Thai Roadtripping 

After departure from the idilic island, regret was seeping out of every pore of my being. I literally felt sick, that’s awful dramatic, and we all know it was the suspicious Thai road snacks/rice sausage that really did me in.

By the time we shuffled onto some horrendous princess death boat I was about ready to die. Far too long on a sweltering hot slower/older vessel, plus terrible cramped hot mini bus (picture feathering gas pedal, snorting Thai scented oils) we get back to Bangkok. It’s dark. My insides are 99% liquid and ready for the apocalypse. We immediately Hotwire a 4 star and I literally can’t leave the hotel room. Literally. Literally can’t leave the bathroom. I’m sorry for the TMI. But it appeared that I had developed an allergy to leaving the haven that is Koh Kood.

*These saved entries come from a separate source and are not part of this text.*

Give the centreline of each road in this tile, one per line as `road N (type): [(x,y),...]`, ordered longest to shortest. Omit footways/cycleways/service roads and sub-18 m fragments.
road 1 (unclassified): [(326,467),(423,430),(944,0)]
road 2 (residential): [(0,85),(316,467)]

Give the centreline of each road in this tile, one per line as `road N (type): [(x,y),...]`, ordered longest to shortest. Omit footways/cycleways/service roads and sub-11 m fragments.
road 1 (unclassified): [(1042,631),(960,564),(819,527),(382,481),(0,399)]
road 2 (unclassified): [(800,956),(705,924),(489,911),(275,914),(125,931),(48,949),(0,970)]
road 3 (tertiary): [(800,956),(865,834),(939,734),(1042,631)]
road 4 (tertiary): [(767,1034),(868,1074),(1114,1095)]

I drank my weight in bottled water and had a great sleep in crispy white sheets in a perfectly air conditioned hotel room. Then woke up fine the next morning (after consuming copious amounts of gravol and pepto).

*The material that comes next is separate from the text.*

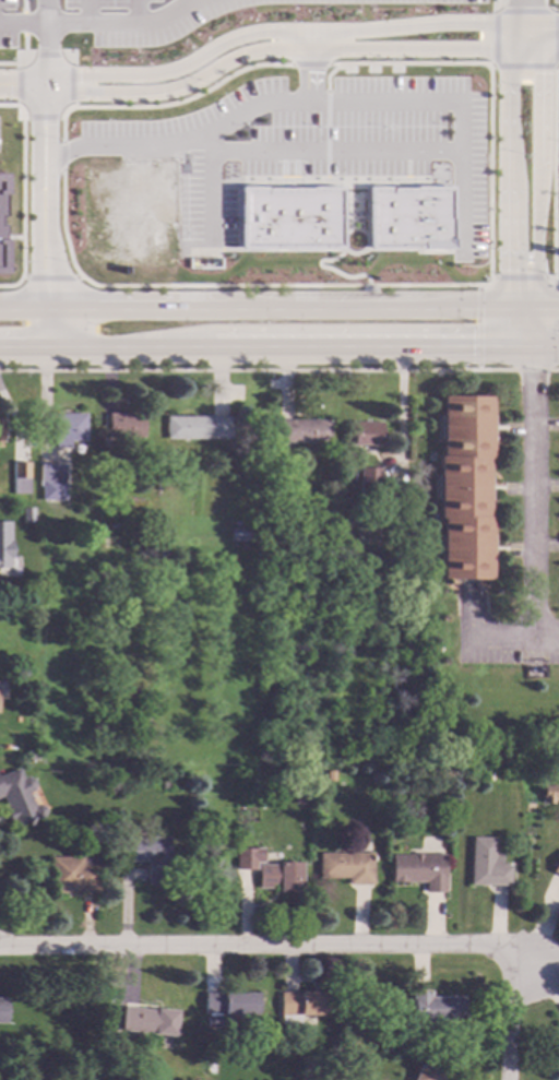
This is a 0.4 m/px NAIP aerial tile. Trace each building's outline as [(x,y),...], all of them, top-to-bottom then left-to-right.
[(340,187),(340,249),(237,249),(237,187),(263,187),(263,188),(309,188),(309,187),(340,187)] [(367,187),(388,187),(388,188),(413,188),(413,187),(450,187),(450,249),(367,249),(367,187)] [(488,458),(485,458),(485,515),(488,515),(487,579),(438,578),(439,517),(436,517),(437,455),(439,455),(440,394),(489,395),(488,458)] [(85,440),(69,440),(69,447),(55,447),(55,440),(51,440),(51,413),(85,413),(85,440)] [(142,437),(107,436),(107,413),(142,413),(142,437)] [(228,438),(165,438),(165,415),(228,416),(228,438)] [(329,441),(274,441),(275,418),(278,418),(329,418),(329,441)] [(381,422),(380,446),(347,444),(348,420),(381,422)] [(277,466),(267,466),(267,456),(277,456),(277,466)] [(28,492),(22,492),(22,485),(13,485),(13,462),(28,462),(28,492)] [(64,499),(40,499),(40,463),(64,463),(64,499)] [(380,466),(378,497),(357,496),(359,465),(380,466)] [(34,522),(22,522),(22,507),(34,507),(34,522)] [(10,567),(0,567),(0,521),(10,521),(10,567)] [(253,541),(228,541),(228,526),(253,526),(253,541)] [(123,577),(112,577),(112,568),(123,568),(123,577)] [(37,749),(36,759),(26,759),(26,748),(37,749)] [(1,795),(0,795),(0,774),(16,767),(21,778),(25,775),(32,778),(33,784),(31,791),(27,792),(33,805),(36,804),(43,806),(44,809),(41,815),(14,827),(11,819),(8,820),(3,809),(5,808),(1,795)] [(332,780),(324,780),(323,770),(331,770),(332,780)] [(556,798),(550,798),(550,802),(538,802),(538,783),(556,784),(556,798)] [(302,803),(293,803),(293,790),(302,790),(302,803)] [(111,834),(103,835),(102,824),(110,823),(111,834)] [(492,836),(492,853),(499,854),(499,864),(509,864),(508,885),(468,883),(469,835),(492,836)] [(167,854),(169,854),(169,883),(146,883),(146,859),(129,859),(129,836),(167,836),(167,854)] [(261,862),(254,862),(254,868),(234,868),(234,847),(261,847),(261,862)] [(370,885),(345,885),(345,877),(317,877),(317,852),(370,852),(370,885)] [(442,892),(424,892),(424,881),(389,881),(389,853),(442,853),(442,892)] [(550,870),(558,853),(558,875),(550,870)] [(98,892),(49,892),(49,856),(98,856),(98,892)] [(299,892),(276,892),(276,887),(257,887),(257,863),(276,863),(276,861),(299,861),(299,892)] [(430,996),(464,994),(465,1018),(430,1020),(430,1031),(415,1032),(412,990),(430,989),(430,996)] [(334,1014),(300,1014),(300,1023),(280,1023),(280,990),(334,990),(334,1014)] [(259,1013),(219,1013),(219,1026),(205,1026),(205,1012),(203,1012),(203,992),(259,992),(259,1013)] [(155,1009),(155,1007),(178,1010),(175,1035),(120,1029),(122,1005),(155,1009)] [(338,1051),(330,1051),(330,1040),(338,1040),(338,1051)] [(443,1072),(440,1079),(412,1079),(419,1063),(443,1072)]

We hit the Budget and apparently they didn’t have any cars available. Fancy that, a car rental with no cars. So we hit the Budget at the airport and started heading out of the city. Sounds easy right? Except it goes on forever. Hundreds of miles of Bangkok. Sprawled. Everywhere. Somewhere in there we stop at some sort of Thai Target and the boy gets a Thai phone 6 with the data package. I trip advisor us a plan. We roll in to Kanchaniburi after dark. Can’t remember the name of the place but I’d go back. British expat, Thai wife (real good cook), nice dogs. She makes us some grub. We hit the hay. They had a pool but I didn’t get in.

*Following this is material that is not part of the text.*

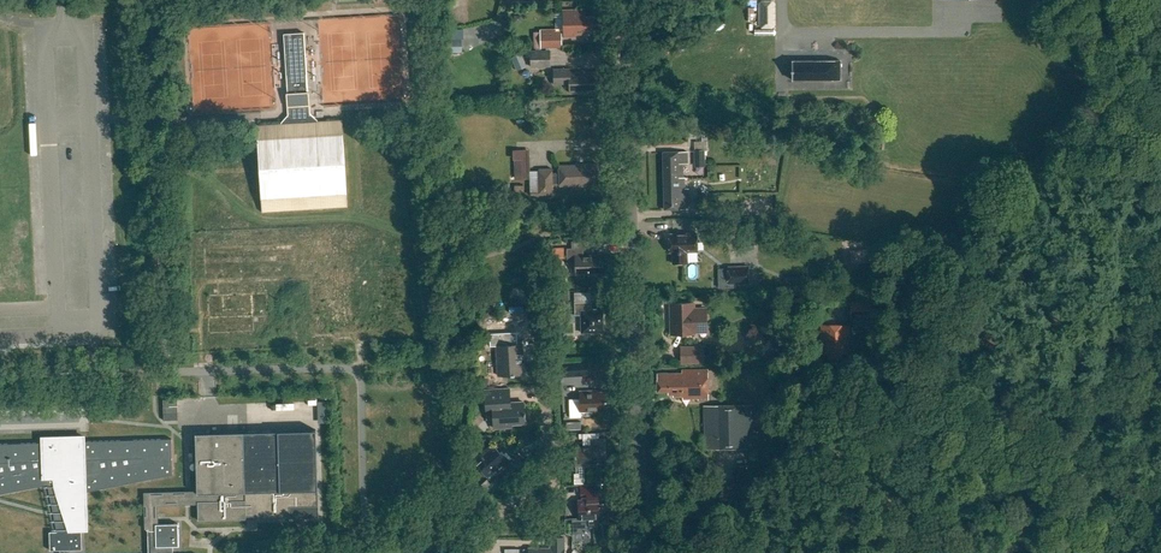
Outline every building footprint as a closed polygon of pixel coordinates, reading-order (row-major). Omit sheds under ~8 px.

Next we drive north along the Myanmar border, kind of. Real dry. Forest fire season. We take a ferry across a lake. I think I had a few car naps. We got to Sukhothai. Again, after dark. Stayed in a bungalow by the river. Boy was severely disappointed by sheer overwhelming number of farangs, but it comes with the territory of the ruins. What can I say, I’m hella basic, he puts up with me, I’ll definitely keep him.

So we get up bright and early. Because you might as well not adjust to different time zones. I get my fill of ruins, perfectly glorious in the light of the sunrise. The boy literally finds a way to bring the car into the world heritage site. I attempt to avoid the growing crowds of tourists. It doesn’t get much better. The heat of the sun seems to double by the minute. I’m sweaty and tired before noon. And that air conditioned car that’s following me around gets too appealing to ignore. So then we’re off to Chiang Mai.

Chiang Mai. Which I loved the first time. When we were just wee lovebirds, aka basically strangers who had been dating a little over 2 months. It was our home base; the start and the end of the Mae Hong Son Loop we traversed in 2013. So we were setting ourselves up for a let down. I didn’t take any pictures this time. I went to a lovely spa, had a great massage and facial. The crowded streets of the night markets were suffocating and overwhelming after unwinding to the pace of Koh Kood. We stayed 2 nights and headed south for Khao Yai. Which was amazingly unforgettable. And I’ll tell you all about it. But not right now.